Claude initially struggled to interpret the strace output, but once I pasted the man page of the relevant syscalls, it was able to quickly interpret the large auditctl log files and carry out the rest of the investigation.

Ultimately, we were able to determine that the issue was that systemd was running the service's ExecStart and ExecStop in different mount namespaces, which prevented podman in ExecStop from seeing the network namespace it set up in ExecStart. This prevented podman from cleaning up the virtual network, leaving routing rules to the now defunct container around. Consequently, the routing rules to the new container were overshadowed by the leftover rules and the new container was inaccessible.

After noting that several systemd settings like PrivateTmp cause Systemd to create a mount namespace for ExecStart/ExecStop, we were able to resolve the issue by removing these settings.

This is one of those obscure show-stopper bugs that occasionally show up and hinder hobby projects like this. Dealing with bugs similar to this is what ultimately ended my 2022 rewrite. Yet, this time, I was able to ultimately resolve the issue. Although Claude wasn't able to debug the issue solely on its own, Claude's ability to implement the high level strategies I thought up—like "can we get more information about this failing syscall"—made solving this bug much, much easier than if I was debugging by myself. This is where Claude really shined and is why, this time, I completed the migration that I'd failed at in the past.

Ultimately, I was able to fully implement everything I wanted to in the new codebase and I have now completely migrated mail.jbrot.com over to the new infrastructure!

If you want to take a look at the code Claude and I wrote, I've published it on GitHub. You should be able to spin up your own mail server with just a few clicks using it! Feel free to open an issue on the repo if anything doesn't work or is unclear, or share any thoughts directly by sending me an email.

Conclusion

Ultimately, working with Claude was a very positive experience—although I did have a bit of sticker shock when I needed to upgrade to the Max plan. With Claude I was able to successfully complete the project I started back in 2022 faster and to a higher quality than I ever expected.

Claude was definitely not a panacea, but it was like the world's best Junior dev. Claude was able to execute quickly and effectively on every well-scoped task I presented, and was able to execute on things I knew were possible but didn't have enough knowledge to be able to complete efficiently.

With nix, Claude really shined.
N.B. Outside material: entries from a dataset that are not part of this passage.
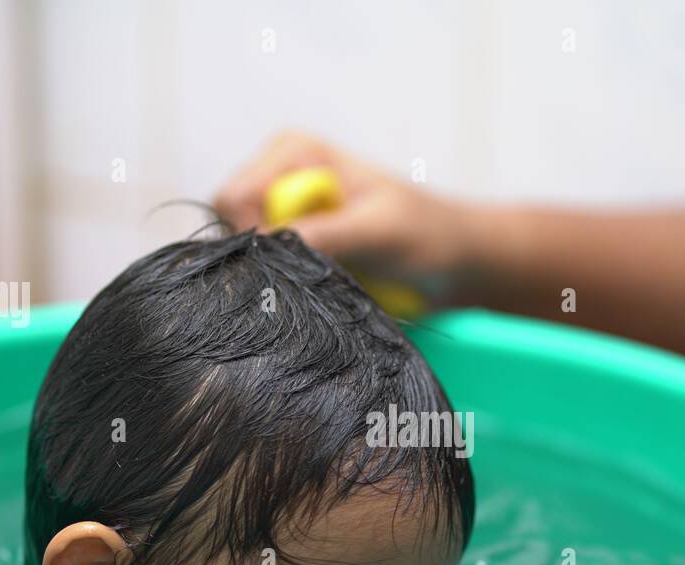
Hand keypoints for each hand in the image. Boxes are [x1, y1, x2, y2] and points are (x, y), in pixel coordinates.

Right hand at [213, 130, 467, 280]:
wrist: (455, 263)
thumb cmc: (427, 234)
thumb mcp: (378, 231)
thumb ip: (325, 234)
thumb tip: (268, 247)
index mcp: (293, 153)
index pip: (232, 197)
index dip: (254, 236)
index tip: (296, 260)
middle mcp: (278, 180)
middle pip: (230, 229)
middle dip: (266, 259)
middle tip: (319, 273)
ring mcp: (282, 218)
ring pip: (246, 258)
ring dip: (280, 278)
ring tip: (329, 280)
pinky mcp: (291, 251)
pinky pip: (264, 276)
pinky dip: (288, 289)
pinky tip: (322, 291)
In the past, my attempts to use nix have been mired with endless frustration. Whenever I'd try and do something new, I'd have to spend hours trying to come up with the magic incantation that executed on something that was obviously possible in theory but incredibly finicky in practice. With Claude, however, I encountered none of this—I would describe to Claude what I wanted to do and it would almost immediately generate the right code. And whenever there was a syntax issue, Claude was easily able to fix it.
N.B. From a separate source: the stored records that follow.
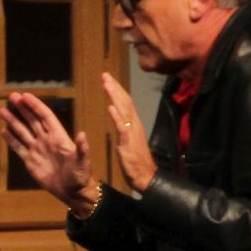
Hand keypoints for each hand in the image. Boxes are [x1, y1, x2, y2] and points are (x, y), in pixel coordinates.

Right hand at [0, 93, 96, 212]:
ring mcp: (37, 150)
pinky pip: (19, 148)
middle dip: (22, 108)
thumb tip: (82, 134)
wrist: (72, 192)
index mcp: (59, 137)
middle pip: (32, 120)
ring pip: (23, 132)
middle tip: (12, 96)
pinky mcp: (30, 161)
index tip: (25, 96)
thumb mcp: (83, 162)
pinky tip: (3, 131)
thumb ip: (82, 148)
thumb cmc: (80, 176)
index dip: (35, 106)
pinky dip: (11, 139)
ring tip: (2, 111)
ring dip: (13, 121)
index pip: (45, 117)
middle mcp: (46, 140)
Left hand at [102, 72, 157, 191]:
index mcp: (134, 124)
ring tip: (106, 84)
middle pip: (125, 101)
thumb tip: (119, 117)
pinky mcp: (128, 143)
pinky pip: (122, 128)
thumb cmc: (136, 160)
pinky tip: (110, 107)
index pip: (126, 103)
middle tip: (105, 74)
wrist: (145, 175)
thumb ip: (125, 128)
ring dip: (115, 96)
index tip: (108, 79)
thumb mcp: (129, 140)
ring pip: (124, 110)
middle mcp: (134, 125)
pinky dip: (116, 116)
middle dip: (115, 87)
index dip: (117, 90)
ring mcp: (132, 133)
I also really appreciated being able to throw away the code Claude created. When working with a real dev, throwing away a week's worth of work after an approach proves subpar is incredibly painful. However, Claude is happy to generate and throw away code over and over—making it much easier to explore different possible solutions and finding the one that works best.
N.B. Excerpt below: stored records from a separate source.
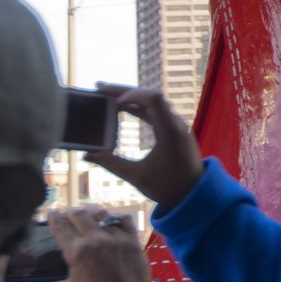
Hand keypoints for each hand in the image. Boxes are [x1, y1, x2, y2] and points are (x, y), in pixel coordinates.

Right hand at [49, 208, 159, 281]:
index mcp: (77, 251)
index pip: (61, 225)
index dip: (54, 216)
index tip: (52, 212)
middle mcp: (96, 239)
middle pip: (80, 214)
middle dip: (71, 212)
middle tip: (69, 214)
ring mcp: (117, 238)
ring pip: (102, 214)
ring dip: (92, 212)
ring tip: (88, 214)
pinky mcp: (133, 240)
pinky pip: (124, 219)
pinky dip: (116, 216)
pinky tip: (111, 219)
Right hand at [86, 84, 203, 210]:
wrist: (194, 193)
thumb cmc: (168, 186)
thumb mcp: (137, 177)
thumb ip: (111, 164)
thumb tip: (86, 155)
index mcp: (171, 130)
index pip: (154, 99)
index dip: (133, 94)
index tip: (113, 102)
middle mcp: (175, 123)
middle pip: (150, 97)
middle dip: (124, 91)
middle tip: (99, 87)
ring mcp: (175, 125)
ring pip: (152, 103)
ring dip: (130, 97)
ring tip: (105, 94)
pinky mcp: (173, 130)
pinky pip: (155, 112)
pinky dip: (138, 107)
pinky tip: (121, 106)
I was also surprised at how fun using Claude was. I always thought that I loved writing code itself and that handing that over to AI would be soul-sucking. However, I found that it was actually invigorating! I was able to do many refactors that, when writing code out myself, I'd consider not worth the effort.

In conclusion, I was very pleasantly surprised with how useful and effective Claude was and I'm very excited to continue using AI to build new projects better and faster!